Love of classics drives enthusiasts to downtown River Run cruise

Nostalgia drags Main Street

By BRIAN WILLIAMS, Herald Staff Writer

River run
Photo by Elliot J. Sutherland/The Ottawa Herald
Area youth from left, Logan Robbs, 20, his wife, Taryn Robbs, 20, Caryn Jorgensen, 18, Alec DeWitte, 19, and Sara Moore, 20, partially obscured, take in the view form the bed of a pickup with driver Kanin Robbs, 20, and passenger Katelin Roberts, 18, Saturday night during “Back to the ’60’s Cruise Night” in downtown Ottawa. “It doesn’t get better than this for Ottawa,” Logan Robbs said. “We love to cruise.” For more photos, click above on "Photos," then "Featured Photos."
Nothing fills downtown Ottawa quite like the “Back to the ’60s Cruise Night.”

“There were so many people I could hardly turn around,” Kathy Turner, Turner Flowers and Gifts, said about 10 p.m. Saturday as the cruise wound down.

With a backdrop of businesses bordered in Christmas lights and people elbow-to-elbow up and down Main Street, vintage cars and trucks cruised up and down Main from Forest Park to City Park.

“I didn’t realize there were so many pre-1972 cars,” Don Camp, Tulsa, Okla., said amid the rumbling of engines and the fumes of exhaust.

Camp brought his 1965 Chevy Nova to the Ol’ Marais River Run for the first time. The Nova always had made it to Springfield, Mo., for a show while a friend of his would come to the River Run.

“He always told me that I needed to come here,” Camp said while leaning against his maroon and pearl white Nova.

When the show at Springfield was canceled this year, Camp and his wife, Alison, brought their Nova and a couple of friends to Ottawa.

The Camps weren’t the only newcomers. The show had 1,565 registered vehicles this year, which easily beat last year’s record of 1,480, Jack Barnhart, organizer, said.

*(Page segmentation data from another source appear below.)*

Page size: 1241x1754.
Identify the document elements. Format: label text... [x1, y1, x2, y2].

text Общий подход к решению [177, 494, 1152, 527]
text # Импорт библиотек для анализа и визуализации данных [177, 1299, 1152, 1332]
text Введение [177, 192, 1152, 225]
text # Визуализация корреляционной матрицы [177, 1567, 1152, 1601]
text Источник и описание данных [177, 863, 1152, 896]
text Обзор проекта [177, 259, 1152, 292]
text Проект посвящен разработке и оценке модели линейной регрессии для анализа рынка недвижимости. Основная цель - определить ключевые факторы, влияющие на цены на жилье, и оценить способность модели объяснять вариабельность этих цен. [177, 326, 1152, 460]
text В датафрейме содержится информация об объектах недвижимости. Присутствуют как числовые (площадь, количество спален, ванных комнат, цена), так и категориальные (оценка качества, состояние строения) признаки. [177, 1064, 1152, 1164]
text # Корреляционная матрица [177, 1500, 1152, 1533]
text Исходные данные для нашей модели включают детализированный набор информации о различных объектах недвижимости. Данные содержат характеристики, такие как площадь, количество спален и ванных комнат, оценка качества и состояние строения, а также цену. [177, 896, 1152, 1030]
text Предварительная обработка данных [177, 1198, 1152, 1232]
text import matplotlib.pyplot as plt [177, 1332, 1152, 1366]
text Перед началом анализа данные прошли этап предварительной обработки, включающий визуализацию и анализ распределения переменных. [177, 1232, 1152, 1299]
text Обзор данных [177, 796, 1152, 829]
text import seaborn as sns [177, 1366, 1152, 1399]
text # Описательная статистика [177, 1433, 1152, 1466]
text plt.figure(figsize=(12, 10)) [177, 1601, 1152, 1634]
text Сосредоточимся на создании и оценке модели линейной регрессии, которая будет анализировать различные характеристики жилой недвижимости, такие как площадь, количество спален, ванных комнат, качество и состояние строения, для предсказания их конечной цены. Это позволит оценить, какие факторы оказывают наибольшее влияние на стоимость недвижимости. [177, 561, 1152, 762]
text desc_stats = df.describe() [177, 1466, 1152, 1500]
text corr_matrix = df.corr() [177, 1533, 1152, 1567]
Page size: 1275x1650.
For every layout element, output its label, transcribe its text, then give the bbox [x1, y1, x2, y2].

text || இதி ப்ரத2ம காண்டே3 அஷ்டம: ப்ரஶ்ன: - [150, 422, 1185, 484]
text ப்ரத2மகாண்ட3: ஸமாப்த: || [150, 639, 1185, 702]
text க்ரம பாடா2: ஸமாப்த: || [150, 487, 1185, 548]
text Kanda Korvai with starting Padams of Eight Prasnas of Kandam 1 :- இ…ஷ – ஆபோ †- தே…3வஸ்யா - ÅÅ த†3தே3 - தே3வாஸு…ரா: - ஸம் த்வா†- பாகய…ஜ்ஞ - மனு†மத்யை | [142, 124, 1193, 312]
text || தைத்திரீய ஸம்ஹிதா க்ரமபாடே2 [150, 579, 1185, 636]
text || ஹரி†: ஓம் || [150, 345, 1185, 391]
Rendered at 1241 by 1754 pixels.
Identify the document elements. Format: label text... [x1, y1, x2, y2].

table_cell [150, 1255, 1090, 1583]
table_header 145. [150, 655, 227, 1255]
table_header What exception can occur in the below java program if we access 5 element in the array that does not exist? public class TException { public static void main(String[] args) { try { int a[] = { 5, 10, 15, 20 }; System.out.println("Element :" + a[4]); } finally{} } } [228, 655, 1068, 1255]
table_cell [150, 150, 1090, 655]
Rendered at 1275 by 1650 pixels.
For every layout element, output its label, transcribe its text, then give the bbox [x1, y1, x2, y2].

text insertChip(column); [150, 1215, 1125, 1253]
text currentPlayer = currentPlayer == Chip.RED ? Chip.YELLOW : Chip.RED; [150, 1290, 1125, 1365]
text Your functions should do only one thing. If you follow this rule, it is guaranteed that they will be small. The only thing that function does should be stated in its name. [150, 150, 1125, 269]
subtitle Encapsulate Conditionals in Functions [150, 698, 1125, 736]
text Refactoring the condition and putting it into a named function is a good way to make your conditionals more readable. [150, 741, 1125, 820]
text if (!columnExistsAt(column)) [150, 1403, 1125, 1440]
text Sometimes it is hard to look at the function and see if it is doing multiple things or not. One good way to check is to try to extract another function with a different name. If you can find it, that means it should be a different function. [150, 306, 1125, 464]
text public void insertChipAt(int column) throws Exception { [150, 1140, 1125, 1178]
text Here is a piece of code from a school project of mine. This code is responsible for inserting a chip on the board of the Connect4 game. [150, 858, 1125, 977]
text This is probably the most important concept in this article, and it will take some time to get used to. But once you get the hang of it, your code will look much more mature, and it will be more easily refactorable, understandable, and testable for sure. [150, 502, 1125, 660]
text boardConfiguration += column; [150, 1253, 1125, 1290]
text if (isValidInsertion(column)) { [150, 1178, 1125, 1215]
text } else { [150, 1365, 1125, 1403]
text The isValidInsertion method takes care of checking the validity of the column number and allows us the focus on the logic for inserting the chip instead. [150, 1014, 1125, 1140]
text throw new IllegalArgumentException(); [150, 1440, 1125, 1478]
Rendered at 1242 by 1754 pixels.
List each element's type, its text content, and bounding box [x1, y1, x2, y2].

Although Camp has been to car shows and to cruise nights, he said he never had seen a combination of the two quite like River Run.

The nostalgia of the classic cars passing by is part of what makes cruise night so special, Roy Dunn, of the Vietnam Veterans Chapter No. 912, said.

“People like to reminisce and talk about all of the old cars,” Dunn said.

“We’re all veterans from the ’60s,” he said in front of the Vietnam Veterans tent on the courthouse lawn at Fourth and Main streets.

The veterans were selling cherry cokes complete with maraschino cherries for the fifth year.

“We try to keep up with the nostalgia of the Ol’ Marais River Run,” he said. “People look for our booth every year.”

With the nostalgia flowing and cars cruising, the River Run seems to be keeping old acquaintances and making new ones.

“We’ll definitely be back,” Lynn Lambert, Tulsa, Okla., said.